* _Exercise directions_
Starting at the first line of the records and stopping at the line that contains "index pip: (278, 284)", transcribe every line exactly and leave out the pictures.

Pixel coordinate listings

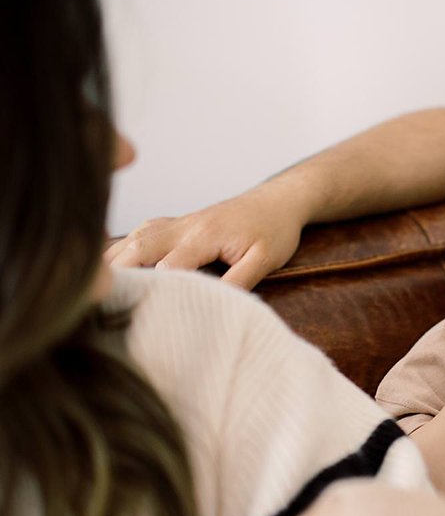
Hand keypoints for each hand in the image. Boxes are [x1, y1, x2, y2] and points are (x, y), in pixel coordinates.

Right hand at [104, 189, 303, 288]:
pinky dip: (123, 248)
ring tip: (96, 288)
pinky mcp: (176, 223)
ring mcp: (177, 223)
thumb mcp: (265, 259)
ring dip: (114, 261)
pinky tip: (112, 266)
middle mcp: (183, 226)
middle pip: (137, 249)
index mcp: (204, 236)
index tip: (136, 313)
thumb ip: (239, 280)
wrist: (277, 202)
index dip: (151, 290)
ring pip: (133, 238)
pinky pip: (141, 233)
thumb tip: (212, 303)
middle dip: (117, 275)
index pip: (166, 267)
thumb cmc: (273, 231)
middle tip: (98, 302)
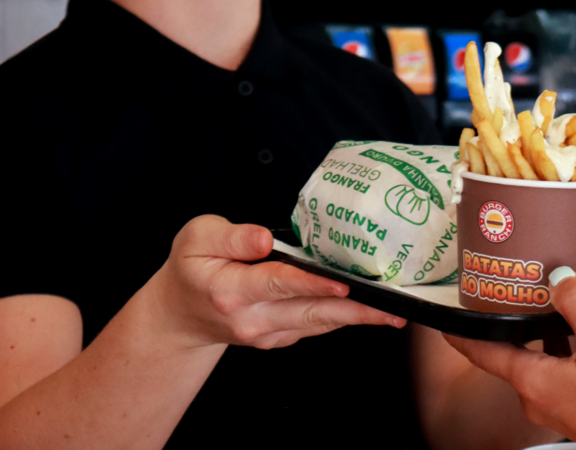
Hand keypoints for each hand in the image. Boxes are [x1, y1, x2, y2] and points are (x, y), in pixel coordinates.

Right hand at [155, 215, 404, 349]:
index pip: (278, 284)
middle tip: (392, 309)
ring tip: (395, 312)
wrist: (181, 314)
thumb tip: (265, 238)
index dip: (312, 284)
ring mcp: (267, 334)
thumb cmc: (191, 267)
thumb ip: (233, 237)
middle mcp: (252, 319)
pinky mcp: (278, 339)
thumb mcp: (197, 238)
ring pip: (318, 324)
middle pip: (310, 314)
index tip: (343, 285)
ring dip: (358, 319)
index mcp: (230, 289)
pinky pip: (314, 327)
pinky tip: (369, 309)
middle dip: (355, 312)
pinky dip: (342, 318)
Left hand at [444, 269, 575, 449]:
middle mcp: (536, 396)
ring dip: (546, 336)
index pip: (483, 353)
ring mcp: (555, 406)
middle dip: (514, 323)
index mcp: (532, 380)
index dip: (463, 335)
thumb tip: (560, 280)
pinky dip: (566, 353)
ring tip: (559, 309)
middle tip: (516, 295)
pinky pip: (559, 374)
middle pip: (513, 352)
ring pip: (540, 362)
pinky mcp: (575, 411)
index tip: (448, 321)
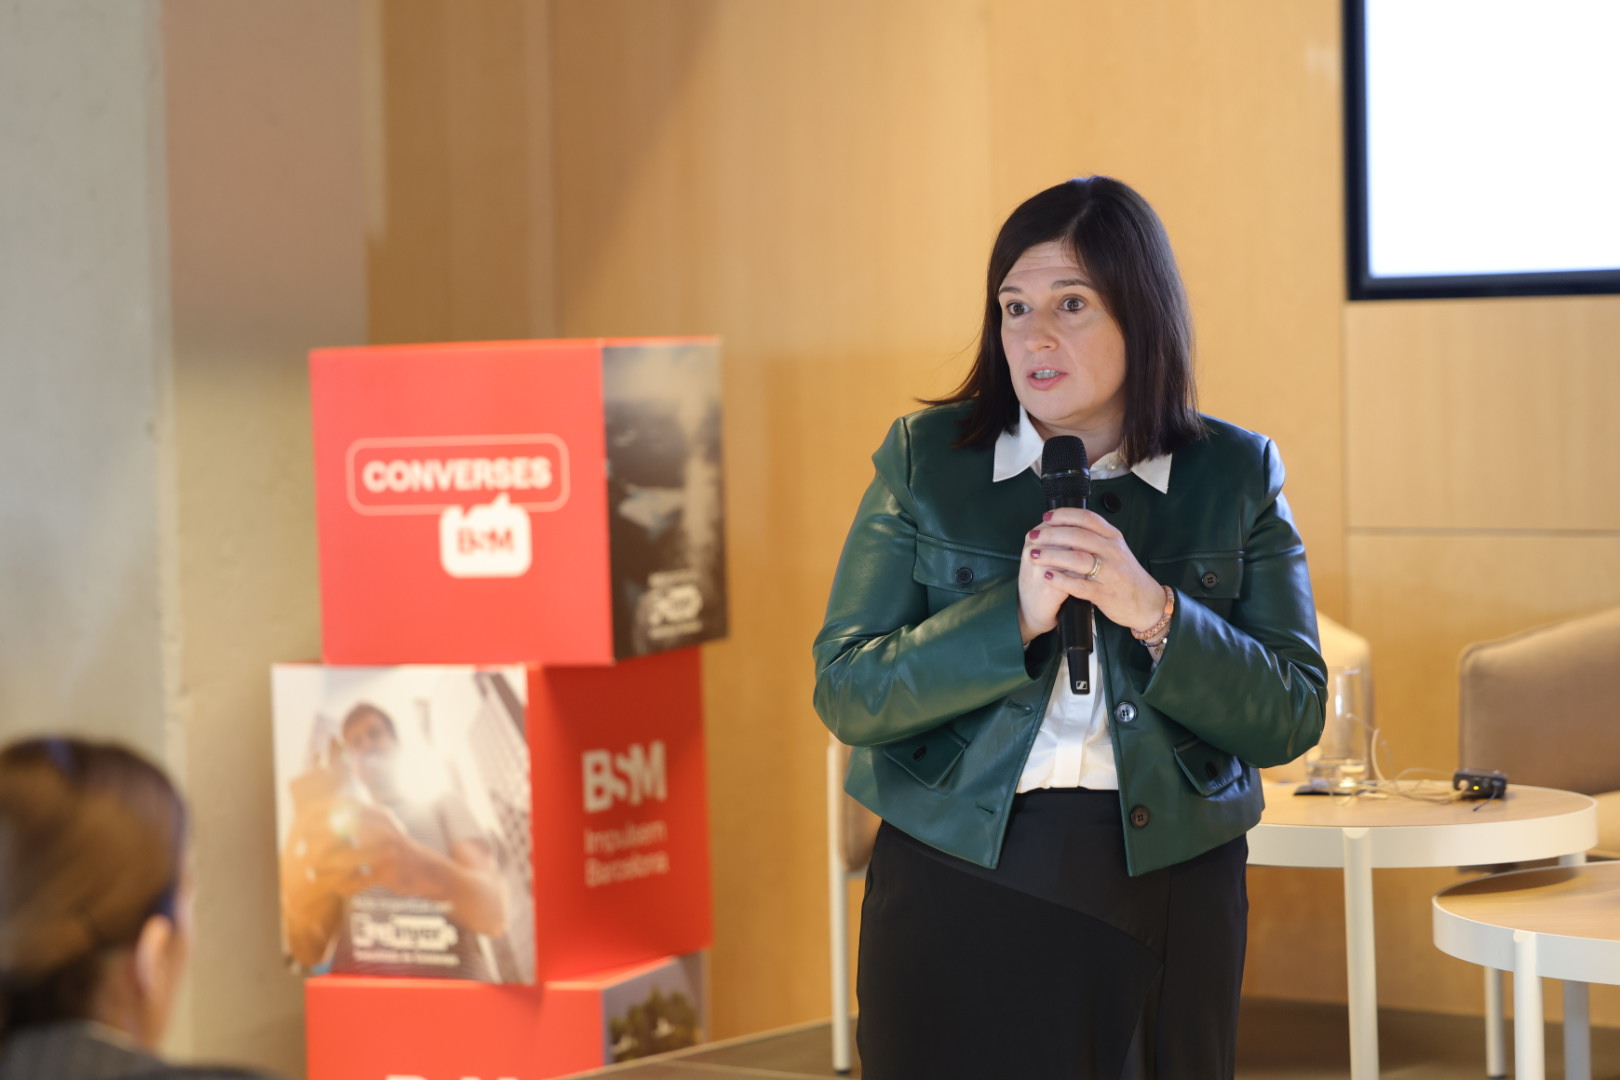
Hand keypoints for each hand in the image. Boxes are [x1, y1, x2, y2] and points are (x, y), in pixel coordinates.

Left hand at [306, 799, 419, 896]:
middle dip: (316, 839)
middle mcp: (383, 828)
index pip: (343, 804)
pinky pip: (357, 881)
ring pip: (346, 857)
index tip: (300, 824)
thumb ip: (357, 819)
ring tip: (311, 873)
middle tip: (299, 850)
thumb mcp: (380, 827)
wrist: (427, 870)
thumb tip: (318, 818)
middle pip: (341, 827)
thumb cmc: (393, 850)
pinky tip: (338, 889)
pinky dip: (344, 886)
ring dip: (325, 867)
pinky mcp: (389, 873)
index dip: (318, 812)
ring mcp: (387, 850)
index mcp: (378, 814)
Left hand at [1018, 508, 1165, 640]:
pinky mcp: (1104, 593)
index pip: (1088, 518)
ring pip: (1077, 559)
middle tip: (1033, 536)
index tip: (1047, 516)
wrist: (1146, 602)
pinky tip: (1048, 576)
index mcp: (1113, 538)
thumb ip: (1095, 537)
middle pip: (1078, 536)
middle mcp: (1112, 552)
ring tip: (1034, 555)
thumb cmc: (1125, 575)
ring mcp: (1109, 573)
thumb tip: (1065, 525)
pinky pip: (1079, 585)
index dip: (1065, 515)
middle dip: (1051, 535)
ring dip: (1052, 555)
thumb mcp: (1115, 550)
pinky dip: (1061, 580)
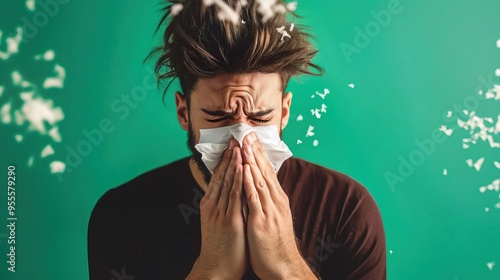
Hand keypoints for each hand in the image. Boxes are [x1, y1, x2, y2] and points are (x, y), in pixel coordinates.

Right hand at [187, 138, 247, 279]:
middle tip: (235, 138)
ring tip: (239, 146)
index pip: (219, 177)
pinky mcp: (230, 220)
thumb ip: (223, 206)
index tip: (232, 145)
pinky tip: (242, 168)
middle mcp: (213, 205)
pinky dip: (238, 180)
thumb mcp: (218, 222)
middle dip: (230, 156)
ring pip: (227, 182)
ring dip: (234, 163)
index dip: (226, 160)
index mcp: (211, 204)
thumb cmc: (220, 246)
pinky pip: (235, 196)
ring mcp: (220, 212)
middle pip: (222, 175)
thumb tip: (230, 192)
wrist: (216, 268)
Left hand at [241, 132, 316, 278]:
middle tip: (247, 133)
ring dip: (251, 161)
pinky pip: (254, 198)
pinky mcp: (261, 221)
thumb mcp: (274, 218)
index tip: (251, 139)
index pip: (267, 172)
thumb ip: (268, 201)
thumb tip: (260, 188)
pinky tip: (244, 169)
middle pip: (264, 171)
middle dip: (254, 151)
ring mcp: (269, 210)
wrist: (284, 266)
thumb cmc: (276, 244)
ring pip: (259, 180)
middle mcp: (275, 201)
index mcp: (277, 200)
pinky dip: (249, 182)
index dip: (259, 155)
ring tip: (244, 144)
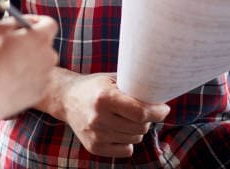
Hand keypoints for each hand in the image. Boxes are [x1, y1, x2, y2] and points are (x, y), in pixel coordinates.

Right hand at [0, 15, 58, 122]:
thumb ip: (15, 21)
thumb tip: (23, 21)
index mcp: (39, 38)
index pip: (49, 23)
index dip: (37, 22)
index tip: (26, 25)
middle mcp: (48, 56)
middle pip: (45, 44)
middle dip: (32, 42)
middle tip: (13, 45)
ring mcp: (46, 76)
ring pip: (41, 62)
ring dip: (30, 60)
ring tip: (8, 66)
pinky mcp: (41, 91)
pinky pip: (37, 78)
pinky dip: (28, 77)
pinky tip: (11, 79)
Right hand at [41, 69, 169, 157]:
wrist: (65, 98)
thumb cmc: (93, 86)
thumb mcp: (110, 79)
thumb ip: (131, 86)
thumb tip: (159, 93)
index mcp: (104, 97)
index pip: (140, 112)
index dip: (157, 111)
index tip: (164, 108)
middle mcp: (98, 117)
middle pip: (140, 127)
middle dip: (147, 119)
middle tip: (140, 109)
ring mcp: (96, 134)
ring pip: (135, 139)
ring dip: (136, 129)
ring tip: (124, 117)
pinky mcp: (94, 147)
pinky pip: (126, 150)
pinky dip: (127, 141)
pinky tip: (117, 128)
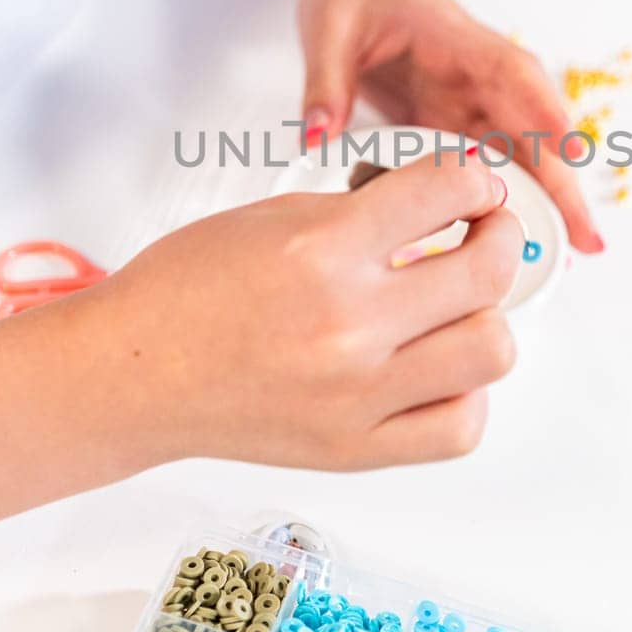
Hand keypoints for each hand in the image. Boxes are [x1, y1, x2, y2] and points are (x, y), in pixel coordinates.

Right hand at [98, 151, 522, 469]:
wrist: (134, 374)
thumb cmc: (187, 291)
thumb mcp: (274, 216)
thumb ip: (363, 212)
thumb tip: (437, 208)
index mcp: (322, 252)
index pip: (445, 195)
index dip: (473, 181)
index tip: (471, 187)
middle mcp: (348, 326)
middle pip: (487, 273)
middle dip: (497, 238)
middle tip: (482, 234)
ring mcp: (357, 397)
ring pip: (491, 352)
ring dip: (484, 318)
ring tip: (455, 308)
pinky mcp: (356, 450)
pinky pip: (460, 428)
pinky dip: (464, 394)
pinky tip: (434, 369)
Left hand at [299, 0, 602, 252]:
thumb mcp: (327, 28)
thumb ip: (324, 83)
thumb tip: (315, 136)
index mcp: (453, 37)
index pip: (509, 72)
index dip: (542, 110)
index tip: (570, 151)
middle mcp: (476, 71)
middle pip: (533, 124)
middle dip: (562, 178)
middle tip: (587, 236)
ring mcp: (470, 97)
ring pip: (520, 149)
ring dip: (545, 196)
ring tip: (568, 250)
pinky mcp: (455, 118)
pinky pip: (490, 159)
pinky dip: (508, 195)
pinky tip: (518, 237)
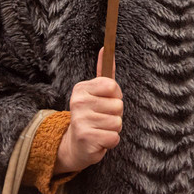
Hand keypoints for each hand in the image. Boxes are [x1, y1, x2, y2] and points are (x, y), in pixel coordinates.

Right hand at [54, 48, 123, 173]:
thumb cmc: (92, 116)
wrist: (75, 145)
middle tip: (101, 119)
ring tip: (99, 129)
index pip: (113, 86)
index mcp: (81, 88)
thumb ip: (104, 72)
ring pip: (117, 122)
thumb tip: (104, 48)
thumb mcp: (96, 93)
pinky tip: (99, 140)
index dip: (115, 96)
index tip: (105, 101)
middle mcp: (78, 102)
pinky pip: (115, 137)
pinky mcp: (86, 138)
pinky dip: (110, 142)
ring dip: (112, 129)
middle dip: (115, 115)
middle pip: (118, 105)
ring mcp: (81, 120)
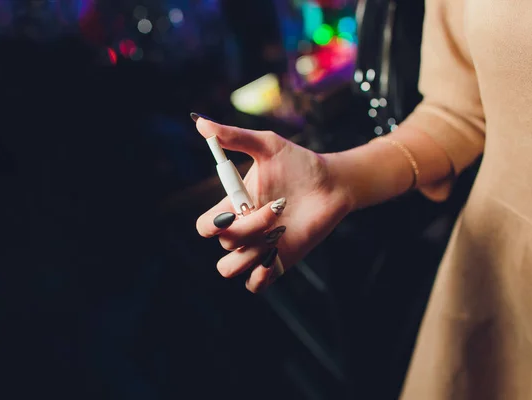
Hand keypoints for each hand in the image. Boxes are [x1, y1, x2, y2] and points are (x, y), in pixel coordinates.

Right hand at [194, 116, 351, 292]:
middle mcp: (242, 229)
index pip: (205, 226)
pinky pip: (254, 285)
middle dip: (249, 228)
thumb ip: (234, 136)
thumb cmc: (299, 162)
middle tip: (277, 208)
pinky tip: (275, 257)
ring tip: (277, 235)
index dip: (213, 224)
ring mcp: (259, 248)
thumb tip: (199, 122)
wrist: (332, 183)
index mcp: (233, 206)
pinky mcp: (278, 263)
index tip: (236, 208)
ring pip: (231, 268)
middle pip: (224, 244)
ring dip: (251, 253)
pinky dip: (259, 277)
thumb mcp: (266, 145)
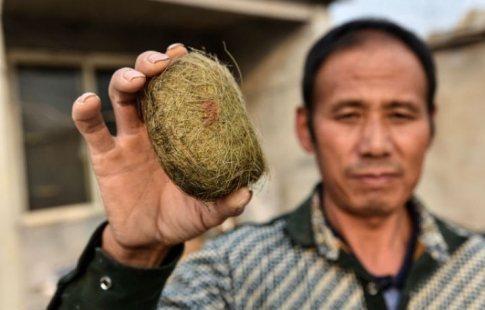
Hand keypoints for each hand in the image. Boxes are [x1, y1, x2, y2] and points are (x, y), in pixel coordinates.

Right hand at [72, 44, 251, 266]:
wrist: (150, 239)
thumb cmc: (184, 217)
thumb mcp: (208, 212)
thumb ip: (226, 203)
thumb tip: (246, 192)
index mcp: (183, 133)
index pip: (182, 93)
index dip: (181, 71)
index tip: (184, 54)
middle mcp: (155, 128)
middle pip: (149, 83)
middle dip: (151, 64)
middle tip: (161, 63)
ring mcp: (129, 139)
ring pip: (122, 97)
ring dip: (125, 80)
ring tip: (135, 80)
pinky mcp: (106, 156)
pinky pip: (91, 129)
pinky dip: (85, 113)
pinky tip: (88, 102)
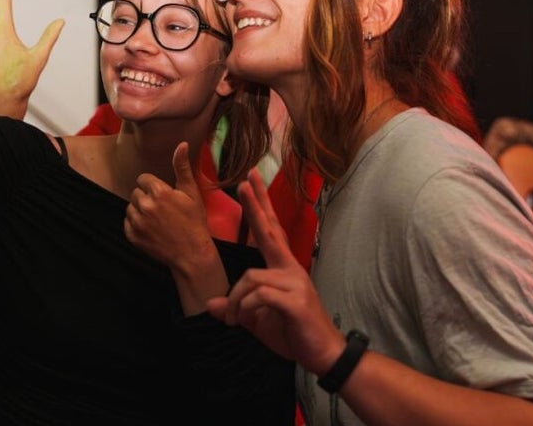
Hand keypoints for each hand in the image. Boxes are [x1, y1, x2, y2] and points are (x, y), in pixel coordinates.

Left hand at [124, 142, 214, 270]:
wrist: (191, 253)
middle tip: (162, 210)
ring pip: (130, 208)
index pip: (143, 179)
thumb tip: (182, 144)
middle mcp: (146, 206)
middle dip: (146, 198)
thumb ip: (182, 167)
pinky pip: (127, 223)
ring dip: (140, 211)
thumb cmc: (194, 221)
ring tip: (157, 220)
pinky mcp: (133, 237)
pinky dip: (135, 225)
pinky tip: (150, 229)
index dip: (154, 186)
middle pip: (136, 193)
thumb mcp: (191, 192)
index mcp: (159, 192)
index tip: (164, 196)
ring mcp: (138, 223)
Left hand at [206, 173, 345, 375]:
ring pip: (250, 277)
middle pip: (270, 231)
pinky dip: (246, 308)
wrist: (322, 354)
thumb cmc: (293, 333)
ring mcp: (295, 283)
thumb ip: (236, 309)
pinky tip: (247, 319)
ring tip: (232, 321)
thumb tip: (210, 305)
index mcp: (282, 269)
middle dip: (257, 204)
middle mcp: (290, 269)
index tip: (250, 181)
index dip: (260, 207)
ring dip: (235, 300)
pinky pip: (260, 295)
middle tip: (246, 179)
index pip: (269, 231)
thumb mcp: (256, 320)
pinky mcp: (295, 301)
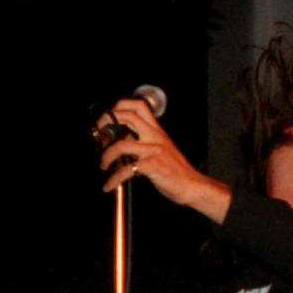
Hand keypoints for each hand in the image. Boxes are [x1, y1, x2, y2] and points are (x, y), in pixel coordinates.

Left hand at [93, 99, 231, 220]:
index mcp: (157, 131)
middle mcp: (155, 137)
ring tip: (104, 165)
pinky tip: (109, 185)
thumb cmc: (175, 170)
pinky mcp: (153, 166)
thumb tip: (120, 138)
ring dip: (106, 156)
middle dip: (107, 123)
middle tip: (100, 137)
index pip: (138, 106)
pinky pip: (126, 170)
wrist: (192, 185)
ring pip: (121, 145)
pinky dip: (114, 179)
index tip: (107, 120)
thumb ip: (143, 141)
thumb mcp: (161, 149)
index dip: (119, 108)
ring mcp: (154, 150)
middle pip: (128, 116)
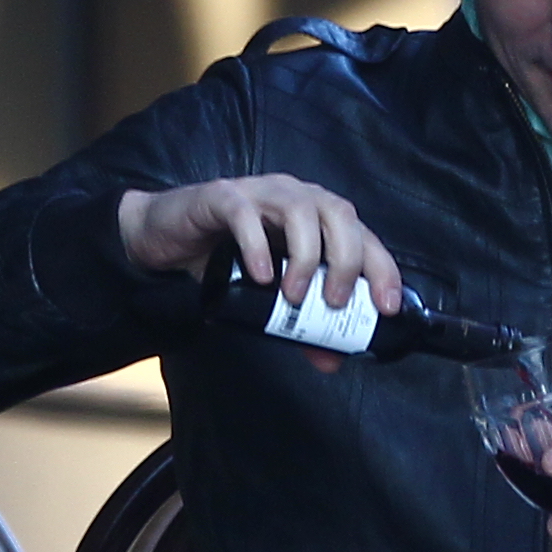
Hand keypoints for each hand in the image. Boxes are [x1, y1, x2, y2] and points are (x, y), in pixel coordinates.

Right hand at [116, 175, 403, 315]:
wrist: (164, 239)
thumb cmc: (224, 260)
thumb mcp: (269, 295)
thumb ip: (301, 322)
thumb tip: (333, 359)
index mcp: (316, 216)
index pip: (363, 234)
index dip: (381, 268)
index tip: (387, 306)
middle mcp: (295, 196)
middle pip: (339, 214)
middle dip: (346, 260)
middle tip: (333, 302)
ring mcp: (259, 192)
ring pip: (299, 209)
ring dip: (306, 255)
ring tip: (294, 296)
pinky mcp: (222, 197)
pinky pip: (246, 214)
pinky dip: (258, 246)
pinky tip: (260, 277)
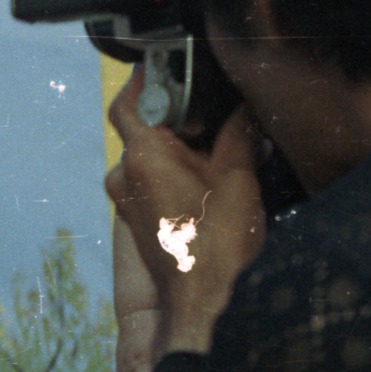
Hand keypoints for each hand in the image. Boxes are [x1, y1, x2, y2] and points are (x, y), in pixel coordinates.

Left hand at [105, 66, 265, 355]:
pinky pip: (150, 183)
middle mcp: (125, 176)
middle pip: (141, 129)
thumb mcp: (239, 176)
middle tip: (214, 111)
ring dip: (178, 148)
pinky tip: (211, 176)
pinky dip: (174, 173)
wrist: (205, 303)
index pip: (127, 102)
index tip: (170, 68)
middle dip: (176, 118)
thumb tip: (245, 109)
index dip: (145, 81)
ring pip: (148, 158)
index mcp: (143, 156)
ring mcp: (127, 202)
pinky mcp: (137, 223)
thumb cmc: (220, 241)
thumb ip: (239, 133)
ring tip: (220, 146)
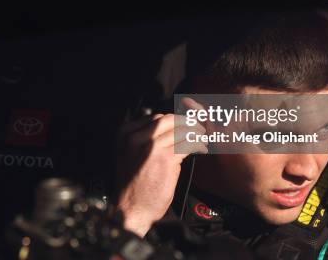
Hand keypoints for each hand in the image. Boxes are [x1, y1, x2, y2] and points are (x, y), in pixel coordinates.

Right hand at [114, 98, 207, 236]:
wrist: (131, 209)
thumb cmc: (133, 186)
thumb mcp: (129, 155)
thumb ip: (144, 141)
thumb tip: (169, 131)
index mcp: (126, 135)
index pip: (155, 117)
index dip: (173, 120)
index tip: (182, 124)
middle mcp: (136, 138)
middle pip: (168, 120)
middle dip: (186, 121)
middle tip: (196, 126)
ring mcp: (151, 147)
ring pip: (180, 130)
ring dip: (194, 132)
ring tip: (201, 137)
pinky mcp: (166, 159)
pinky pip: (187, 144)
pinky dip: (197, 144)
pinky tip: (201, 148)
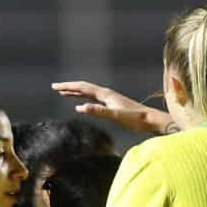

* _Response_
Hand keypoints for each hand in the image. Boxes are [x1, y1, x2, y2] and points are (x, y), in pixel coordinates.

Right hand at [104, 189, 303, 288]:
pinky dip: (123, 248)
ring tip: (96, 288)
pinky mcp: (176, 223)
ring mcp: (177, 223)
thumb mcp: (265, 259)
ring dip: (114, 261)
pinky tip: (112, 266)
middle mcp: (183, 226)
middle pip: (137, 249)
index mcp: (204, 236)
index tip: (136, 313)
thumb ip: (239, 280)
wrist: (277, 202)
index dip: (151, 290)
ring pip: (133, 238)
pinky pip: (141, 233)
thumb tip: (212, 303)
middle dip: (117, 275)
index pip: (166, 267)
thumb cmc: (273, 231)
middle tip: (98, 302)
Hand keypoints for each hand in the image. Boxes are [x1, y1, x2, y2] and points are (x, y), in pixel coordinates.

Right hand at [155, 215, 404, 349]:
index pip: (278, 284)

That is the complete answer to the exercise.